Experimental Arthritis Triggers Periodontal Disease in Mice: Involvement of TNF-α and the Oral Microbiota

Rheumatoid arthritis (RA) and periodontal disease (PD) are prevalent chronic inflammatory disorders that affect bone structures. Individuals with RA are more likely to experience PD, but how disease in joints could induce PD remains unknown. This study aimed to experimentally mimic clinical parameters of RA-induced PD and to provide mechanistic findings to explain this association. Chronic Ag-induced arthritis (AIA) was triggered by injection of methylated BSA in the knee joint of immunized mice. Anti-TNF-α was used to assess the role of this cytokine. Intra-articular challenge induced infiltration of cells, synovial hyperplasia, bone resorption, proteoglycan loss, and increased expression of cytokines exclusively in challenged joints.

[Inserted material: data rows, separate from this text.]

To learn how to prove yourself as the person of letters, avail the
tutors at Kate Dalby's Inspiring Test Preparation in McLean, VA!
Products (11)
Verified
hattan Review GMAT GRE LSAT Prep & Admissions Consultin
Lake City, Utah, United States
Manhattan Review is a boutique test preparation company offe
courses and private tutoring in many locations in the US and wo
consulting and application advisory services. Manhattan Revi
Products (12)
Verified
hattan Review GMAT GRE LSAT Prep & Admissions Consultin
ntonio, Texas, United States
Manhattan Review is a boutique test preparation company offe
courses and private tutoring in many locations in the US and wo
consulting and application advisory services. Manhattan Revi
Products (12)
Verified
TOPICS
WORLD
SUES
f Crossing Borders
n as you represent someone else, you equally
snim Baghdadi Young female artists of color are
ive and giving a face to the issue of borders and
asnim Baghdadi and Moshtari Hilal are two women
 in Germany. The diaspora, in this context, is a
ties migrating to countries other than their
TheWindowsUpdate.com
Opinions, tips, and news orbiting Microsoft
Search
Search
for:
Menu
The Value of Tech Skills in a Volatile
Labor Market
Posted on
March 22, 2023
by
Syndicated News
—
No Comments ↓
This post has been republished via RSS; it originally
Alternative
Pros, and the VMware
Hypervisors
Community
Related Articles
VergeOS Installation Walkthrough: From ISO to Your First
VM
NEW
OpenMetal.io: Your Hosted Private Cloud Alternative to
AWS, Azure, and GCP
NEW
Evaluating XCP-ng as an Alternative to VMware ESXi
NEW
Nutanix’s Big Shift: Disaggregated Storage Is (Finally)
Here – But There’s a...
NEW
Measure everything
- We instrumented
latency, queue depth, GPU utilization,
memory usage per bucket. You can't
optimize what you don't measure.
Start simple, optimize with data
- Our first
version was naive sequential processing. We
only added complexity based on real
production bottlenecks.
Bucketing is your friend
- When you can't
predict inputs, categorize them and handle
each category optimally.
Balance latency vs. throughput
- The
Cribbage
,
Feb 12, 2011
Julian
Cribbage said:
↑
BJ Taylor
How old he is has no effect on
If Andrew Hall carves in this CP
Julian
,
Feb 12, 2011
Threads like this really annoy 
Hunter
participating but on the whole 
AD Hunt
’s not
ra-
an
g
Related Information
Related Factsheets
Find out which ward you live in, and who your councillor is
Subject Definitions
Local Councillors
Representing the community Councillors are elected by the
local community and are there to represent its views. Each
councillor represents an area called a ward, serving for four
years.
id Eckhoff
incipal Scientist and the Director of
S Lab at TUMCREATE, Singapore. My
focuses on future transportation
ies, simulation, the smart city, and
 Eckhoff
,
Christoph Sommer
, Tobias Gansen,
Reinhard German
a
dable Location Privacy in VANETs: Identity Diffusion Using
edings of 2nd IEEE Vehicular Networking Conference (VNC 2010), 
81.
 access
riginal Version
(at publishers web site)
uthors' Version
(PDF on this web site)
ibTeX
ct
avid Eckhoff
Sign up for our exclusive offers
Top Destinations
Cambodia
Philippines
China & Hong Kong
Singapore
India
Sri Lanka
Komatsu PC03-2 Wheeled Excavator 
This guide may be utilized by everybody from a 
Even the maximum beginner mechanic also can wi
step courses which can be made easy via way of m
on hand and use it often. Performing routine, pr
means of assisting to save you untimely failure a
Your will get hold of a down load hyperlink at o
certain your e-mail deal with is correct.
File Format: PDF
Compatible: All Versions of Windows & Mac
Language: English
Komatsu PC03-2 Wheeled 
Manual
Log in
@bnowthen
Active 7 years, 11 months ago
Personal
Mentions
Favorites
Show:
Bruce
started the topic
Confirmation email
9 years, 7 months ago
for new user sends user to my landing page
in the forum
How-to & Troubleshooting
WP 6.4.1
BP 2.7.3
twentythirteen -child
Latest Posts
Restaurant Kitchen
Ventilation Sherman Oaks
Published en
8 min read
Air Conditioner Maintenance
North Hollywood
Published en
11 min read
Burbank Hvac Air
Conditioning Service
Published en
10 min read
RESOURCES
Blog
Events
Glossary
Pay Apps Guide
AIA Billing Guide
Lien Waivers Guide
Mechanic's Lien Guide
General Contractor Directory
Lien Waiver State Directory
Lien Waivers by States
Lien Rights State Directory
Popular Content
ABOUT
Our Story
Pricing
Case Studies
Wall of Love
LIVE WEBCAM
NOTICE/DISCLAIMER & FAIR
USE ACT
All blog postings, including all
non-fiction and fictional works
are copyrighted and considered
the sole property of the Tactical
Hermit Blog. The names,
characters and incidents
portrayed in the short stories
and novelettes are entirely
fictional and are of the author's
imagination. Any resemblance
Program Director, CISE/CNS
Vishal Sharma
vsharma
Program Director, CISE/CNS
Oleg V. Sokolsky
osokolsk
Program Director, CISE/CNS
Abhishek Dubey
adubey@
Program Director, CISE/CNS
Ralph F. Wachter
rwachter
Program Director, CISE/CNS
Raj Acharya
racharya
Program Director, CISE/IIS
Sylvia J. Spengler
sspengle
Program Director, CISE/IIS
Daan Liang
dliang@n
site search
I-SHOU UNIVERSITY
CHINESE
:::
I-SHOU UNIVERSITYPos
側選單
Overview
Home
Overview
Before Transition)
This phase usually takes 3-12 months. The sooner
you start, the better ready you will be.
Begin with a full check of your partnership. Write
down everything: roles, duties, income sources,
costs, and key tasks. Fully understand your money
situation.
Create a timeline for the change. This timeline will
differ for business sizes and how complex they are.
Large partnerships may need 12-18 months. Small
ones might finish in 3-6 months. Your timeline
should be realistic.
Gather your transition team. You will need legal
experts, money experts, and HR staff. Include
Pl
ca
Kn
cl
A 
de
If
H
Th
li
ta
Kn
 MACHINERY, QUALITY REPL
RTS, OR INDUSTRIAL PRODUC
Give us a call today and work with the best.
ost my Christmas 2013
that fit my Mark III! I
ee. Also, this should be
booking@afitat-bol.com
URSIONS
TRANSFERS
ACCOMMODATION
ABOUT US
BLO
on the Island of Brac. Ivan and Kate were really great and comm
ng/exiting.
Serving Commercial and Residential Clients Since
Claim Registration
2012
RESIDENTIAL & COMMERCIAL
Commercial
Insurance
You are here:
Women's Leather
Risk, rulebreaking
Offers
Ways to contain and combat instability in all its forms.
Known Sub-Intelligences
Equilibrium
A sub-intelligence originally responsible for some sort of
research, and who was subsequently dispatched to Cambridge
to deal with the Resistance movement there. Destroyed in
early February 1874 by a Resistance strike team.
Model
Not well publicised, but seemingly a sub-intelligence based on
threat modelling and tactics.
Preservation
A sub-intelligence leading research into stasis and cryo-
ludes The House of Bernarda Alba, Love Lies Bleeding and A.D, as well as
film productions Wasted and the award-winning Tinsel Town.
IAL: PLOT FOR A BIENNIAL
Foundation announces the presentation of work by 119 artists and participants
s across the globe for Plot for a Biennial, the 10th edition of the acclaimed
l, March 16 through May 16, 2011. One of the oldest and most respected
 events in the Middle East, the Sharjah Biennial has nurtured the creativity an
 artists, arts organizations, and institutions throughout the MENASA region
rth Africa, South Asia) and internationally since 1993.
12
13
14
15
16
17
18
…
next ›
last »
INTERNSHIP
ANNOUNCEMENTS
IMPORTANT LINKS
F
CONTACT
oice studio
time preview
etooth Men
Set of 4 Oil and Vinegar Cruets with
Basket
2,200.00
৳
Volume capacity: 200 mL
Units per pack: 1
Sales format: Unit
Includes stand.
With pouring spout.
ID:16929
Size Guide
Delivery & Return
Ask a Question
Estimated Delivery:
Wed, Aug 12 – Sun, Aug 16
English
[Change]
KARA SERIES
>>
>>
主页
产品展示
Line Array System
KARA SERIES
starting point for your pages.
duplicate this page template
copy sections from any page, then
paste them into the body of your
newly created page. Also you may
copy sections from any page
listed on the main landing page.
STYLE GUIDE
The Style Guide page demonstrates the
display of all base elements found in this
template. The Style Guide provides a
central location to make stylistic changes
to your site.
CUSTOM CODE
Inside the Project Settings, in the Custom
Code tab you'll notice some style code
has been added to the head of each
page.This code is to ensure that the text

Simultaneously, AIA resulted in severe alveolar bone loss, migration of osteoclasts, and release of proinflammatory cytokines in maxillae. Anti-TNF-α therapy prevented the development of both AIA and PD. AIA did not modify bacterial counts in the oral cavity. PD, but not AIA, induced by injection of Ag in immunized mice was decreased by local treatment with antiseptic, which decreased the oral microbiota. AIA was associated with an increase in serum C-reactive protein levels and the expression of the transcription factors RORγ and Foxp3 in cervical lymph nodes. There were higher titers of anti-collagen I IgG, and splenocytes were more responsive to collagen I in AIA mice. In conclusion, AIA-induced PD was dependent on TNF-α and the oral microbiota. Moreover, PD was associated with changes in expression of lymphocyte transcription factors, presence of anti-collagen Abs, and increased reactivity to autoantigens.